Malay Mail was not able to independently verify Azmi’s view about Shahril but publicly available comments about the former Umno information chief suggest he does enjoy some degree of support, especially among the party’s younger members.
“I can confidently say if he were allowed to contest the Umno youth chief post he will win it outright and it will prove how strong he is within the party. But it’s academic now with the suspension,” Subang Umno youth chief Alfie Zainal said on Shahril’s situation.
Umno secretary-general Datuk Seri Ahmad Maslan announced on Friday the sacking of former Selangor Umno chief Tan Sri Noh Omar and former Youth chief Khairy Jamaluddin as party members, citing alleged breaches of party discipline and its constitution.
Umno also imposed a six-year suspension of party rights on several others, among them Hishammuddin and Shahril. Other notable names that were handed the suspension were Datuk Maulizan Bujang and Datuk Seri Mohd Salim Sharif.
Analysts saw the sacking and suspension, made ahead of internal polls due in May, as a broader attempt to remove any potential threat to Umno’s current line of leaders, specifically president Datuk Seri Ahmad Zahid Hamidi who is still on trial for corruption and has been blamed for the party’s dismal showing in the 15th general election.
Umno only won 25 federal seats, the Malay nationalist’s worst electoral performance since its founding over six decades ago.

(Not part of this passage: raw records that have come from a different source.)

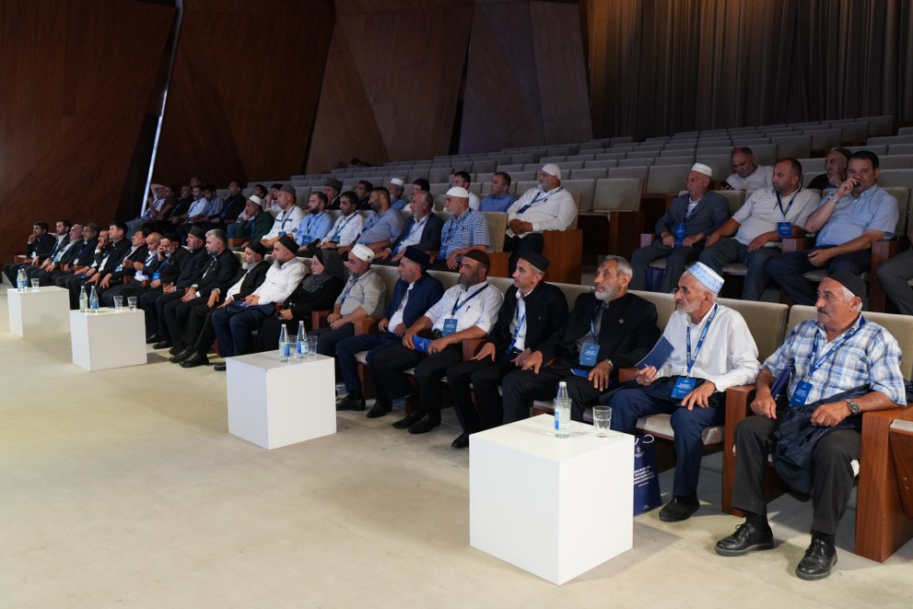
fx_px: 786
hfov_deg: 60.3
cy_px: 303
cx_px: 446
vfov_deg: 42.3
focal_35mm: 31
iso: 2500
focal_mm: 30
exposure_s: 1/160
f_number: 4
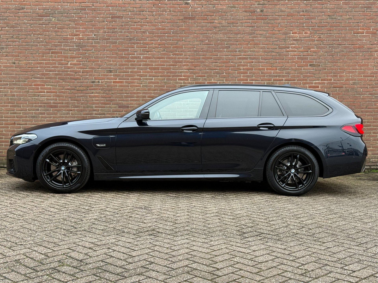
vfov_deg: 30.3
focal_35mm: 48
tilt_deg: -4.1
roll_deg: +0.0
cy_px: 142
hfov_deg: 39.7
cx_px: 189
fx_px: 524
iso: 125
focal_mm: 6.76
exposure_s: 1/60
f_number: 1.78
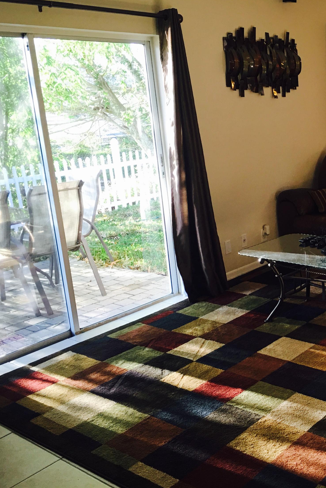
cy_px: 243
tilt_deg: -13.6
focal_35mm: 41
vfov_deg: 47.4
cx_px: 310
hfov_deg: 30.7
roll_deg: +2.9
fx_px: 557
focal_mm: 4.15
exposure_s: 1/30
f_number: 2.2
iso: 32
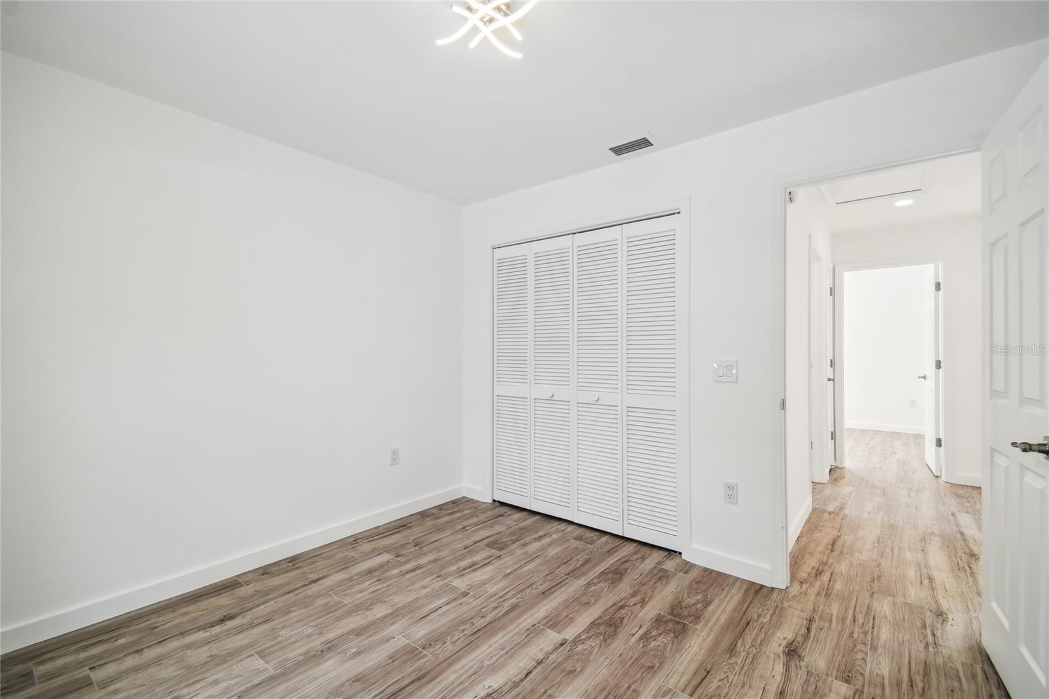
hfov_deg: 100.4
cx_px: 524
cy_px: 350
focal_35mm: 15
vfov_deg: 77.3
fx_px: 437
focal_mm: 10
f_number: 7.1
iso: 100
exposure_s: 1/5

So far, Khairy, Hishammuddin, Shahril and other leaders have not made their next moves public, apart from questioning the legality of the disciplinary action meted out against them, arguing that it did not follow due process.
There is speculation that they could either challenge the decision in court or opt to defect. Where they go may depend on who the leaders are. Someone like Noh could prefer Perikatan Nasional while Khairy and Shahril are seen as the more likely to choose Pakatan Harapan because of their perceived similarities ideologically.
But since Prime Minister Datuk Seri Anwar Ibrahim, who is the PH chairman, is reliant on Umno and Zahid’s support to remain in power, the analysts expressed doubt that his coalition would be prepared to open its doors to Khairy.
“PH would be wary of accepting them, given their relationship with Umno at the federal level. Their exit ironically puts Zahid in a stronger position for now within Umno, and that it in turn strengthens Anwar,” said Shazwan Mustafa Kamal, senior analyst at risk consultancy Vriens and Partner.
The best move at the moment, according to Shazwan, would be for the out-of-favour Umno leaders to wait out the suspension and expand their allies within the party.
Datuk Mohamad Abu Bakar, a professor at Universiti Malaya’s literature and social science faculty, echoed the view.
“Under the present circumstances, the dynamics within PH and PN have already created instability in the respective parties. Their presence would create further divisions and dissatisfaction,” he said.
“The best option is for these political outcasts to keep low-key, and let the dust settle. But that is easier said than done. Politicians do not have patience when presented with opportunities.”
The PH-Umno federal alliance is set to face its first major test in six state elections that must take place latest by the third quarter of this year, as they face a galvanised rivals in PN now dominating the northern states.
Analysts have attributed the so-called “green wave” that had helped PN sweep most federal seats in Perlis, Kedah, Kelantan and Terengganu on the Malay conservative voters’ continued rejection of Umno because of its association with corruption and scandals. The green wave was coined to reflect PAS’ party colour.
The ongoing purge within Umno is also set to entrench the perception about the party’s intolerance towards reform-minded leaders and worsen internal division, they said.